Myrtle rests my back against the bathtub. She calls out, “The bra’s fine.”
“Fine?” says the Fitter. “I’ve never heard just fine.”
“I
t’s beautiful,” calls Myrtle. She runs cold faucet water over a washcloth. “Magic.” She tips my head between my knees and lays the cool cloth on the back of my neck. She calls, “I’ve never felt more like a woman.”
She winces at her faux pas. She looks at me like, Oops. My bad.
I wave one of the Fitter’s waves.
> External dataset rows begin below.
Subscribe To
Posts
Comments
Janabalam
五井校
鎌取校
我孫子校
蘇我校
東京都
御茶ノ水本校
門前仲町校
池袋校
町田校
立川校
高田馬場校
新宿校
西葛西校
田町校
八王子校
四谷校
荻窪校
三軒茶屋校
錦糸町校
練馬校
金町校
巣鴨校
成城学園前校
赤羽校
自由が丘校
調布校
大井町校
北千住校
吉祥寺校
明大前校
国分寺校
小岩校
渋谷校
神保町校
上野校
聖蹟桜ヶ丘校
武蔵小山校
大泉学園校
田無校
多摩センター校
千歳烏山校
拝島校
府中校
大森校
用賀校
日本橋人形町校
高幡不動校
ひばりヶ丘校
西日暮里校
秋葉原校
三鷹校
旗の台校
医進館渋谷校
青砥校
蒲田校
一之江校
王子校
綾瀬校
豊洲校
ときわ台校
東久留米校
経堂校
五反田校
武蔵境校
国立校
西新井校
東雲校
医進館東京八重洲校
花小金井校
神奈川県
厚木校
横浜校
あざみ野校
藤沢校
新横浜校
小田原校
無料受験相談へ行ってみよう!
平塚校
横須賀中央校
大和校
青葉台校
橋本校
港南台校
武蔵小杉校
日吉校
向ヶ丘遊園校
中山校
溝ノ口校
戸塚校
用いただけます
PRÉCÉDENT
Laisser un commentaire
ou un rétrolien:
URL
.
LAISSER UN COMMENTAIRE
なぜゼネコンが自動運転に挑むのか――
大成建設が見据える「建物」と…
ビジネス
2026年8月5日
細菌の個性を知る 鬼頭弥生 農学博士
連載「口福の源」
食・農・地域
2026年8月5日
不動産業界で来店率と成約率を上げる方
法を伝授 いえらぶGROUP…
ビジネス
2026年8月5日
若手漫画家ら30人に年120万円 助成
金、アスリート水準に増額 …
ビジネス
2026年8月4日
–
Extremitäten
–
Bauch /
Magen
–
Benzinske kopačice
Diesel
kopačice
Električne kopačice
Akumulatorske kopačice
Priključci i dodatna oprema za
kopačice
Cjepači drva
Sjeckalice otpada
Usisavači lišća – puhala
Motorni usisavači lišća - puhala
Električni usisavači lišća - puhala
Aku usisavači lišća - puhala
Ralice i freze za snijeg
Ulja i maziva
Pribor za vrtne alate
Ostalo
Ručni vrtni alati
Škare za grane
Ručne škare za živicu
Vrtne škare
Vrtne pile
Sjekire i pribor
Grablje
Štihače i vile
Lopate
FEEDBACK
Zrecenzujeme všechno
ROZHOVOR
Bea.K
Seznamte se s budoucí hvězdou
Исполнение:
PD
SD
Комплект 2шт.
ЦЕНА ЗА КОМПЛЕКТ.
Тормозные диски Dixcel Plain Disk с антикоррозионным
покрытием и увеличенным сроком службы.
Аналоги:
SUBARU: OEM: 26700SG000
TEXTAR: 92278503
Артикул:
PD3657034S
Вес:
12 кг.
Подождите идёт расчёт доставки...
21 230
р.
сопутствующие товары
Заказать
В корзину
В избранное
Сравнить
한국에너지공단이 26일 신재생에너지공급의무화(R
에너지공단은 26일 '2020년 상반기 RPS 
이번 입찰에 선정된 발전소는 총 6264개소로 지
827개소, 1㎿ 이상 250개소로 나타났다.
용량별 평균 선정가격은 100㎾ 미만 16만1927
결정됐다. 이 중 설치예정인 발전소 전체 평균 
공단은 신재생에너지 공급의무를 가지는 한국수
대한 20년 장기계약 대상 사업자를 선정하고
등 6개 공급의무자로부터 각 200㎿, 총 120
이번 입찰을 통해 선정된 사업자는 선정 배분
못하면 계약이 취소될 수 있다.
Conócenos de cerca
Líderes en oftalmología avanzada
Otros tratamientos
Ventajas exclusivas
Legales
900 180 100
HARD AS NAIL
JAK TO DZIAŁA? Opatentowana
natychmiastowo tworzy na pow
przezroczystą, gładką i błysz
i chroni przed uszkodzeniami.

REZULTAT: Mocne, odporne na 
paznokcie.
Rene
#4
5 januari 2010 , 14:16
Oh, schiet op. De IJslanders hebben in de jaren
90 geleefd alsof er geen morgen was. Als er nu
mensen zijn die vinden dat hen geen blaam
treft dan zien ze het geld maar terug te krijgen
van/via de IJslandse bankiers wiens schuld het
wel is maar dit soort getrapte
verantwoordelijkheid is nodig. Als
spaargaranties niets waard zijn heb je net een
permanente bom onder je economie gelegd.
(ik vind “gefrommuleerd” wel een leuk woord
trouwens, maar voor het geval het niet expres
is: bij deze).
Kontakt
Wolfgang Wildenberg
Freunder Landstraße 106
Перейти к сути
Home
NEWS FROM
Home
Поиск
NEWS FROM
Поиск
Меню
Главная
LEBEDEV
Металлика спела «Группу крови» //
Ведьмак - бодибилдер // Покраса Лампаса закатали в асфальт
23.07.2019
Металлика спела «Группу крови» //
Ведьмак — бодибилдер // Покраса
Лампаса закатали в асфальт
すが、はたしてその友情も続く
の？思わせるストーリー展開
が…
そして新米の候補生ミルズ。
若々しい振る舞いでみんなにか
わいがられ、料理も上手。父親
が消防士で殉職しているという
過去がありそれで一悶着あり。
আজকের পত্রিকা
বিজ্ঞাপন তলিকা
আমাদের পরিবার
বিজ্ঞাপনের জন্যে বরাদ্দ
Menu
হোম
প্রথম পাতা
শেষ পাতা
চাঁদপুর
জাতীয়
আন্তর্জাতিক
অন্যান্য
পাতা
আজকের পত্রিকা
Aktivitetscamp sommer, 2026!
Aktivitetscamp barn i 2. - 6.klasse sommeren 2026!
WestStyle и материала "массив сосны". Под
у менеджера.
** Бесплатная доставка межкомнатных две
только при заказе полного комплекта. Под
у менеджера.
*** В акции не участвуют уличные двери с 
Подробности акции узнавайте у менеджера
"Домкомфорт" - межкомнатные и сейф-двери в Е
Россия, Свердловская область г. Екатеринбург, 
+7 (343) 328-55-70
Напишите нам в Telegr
This one means, Forget it.
The Fitter is a man of few words, but the ones he speaks outside of day-to-day dealings are all compliments. When I came for my first fitting, he had his first wife pull a 36DD with modesty padding because he said I had a body meant for tight sweaters. When we married, he filled my dresser with cashmere crewnecks because he said I deserved to wear nice things. In bed, he’s said it’s my giggling that drives him wild. At work, he’s said I’m tireless, a model, and great with customers.
But none of this is true anymore.
Sweaters swallow me. Insomnia drives me to spend nights on the couch. I won’t deserve Employee of the Year this year—Myrtle can attest to that.
I say to her, “I wasn’t always this jealous.”
She says, “You’re right to be jealous.”
“Goddammit.” I pull off the washcloth. I wring it like I’ve wanted to wring so many customers’ necks. I throw the washcloth into a corner.
Myrtle fishes an open Lifesaver roll from her purse. She frowns as she pulls it out because the green one is—as I predicted—stuck to her Old Yeller of a bra. She offers me the orange at the top of the roll.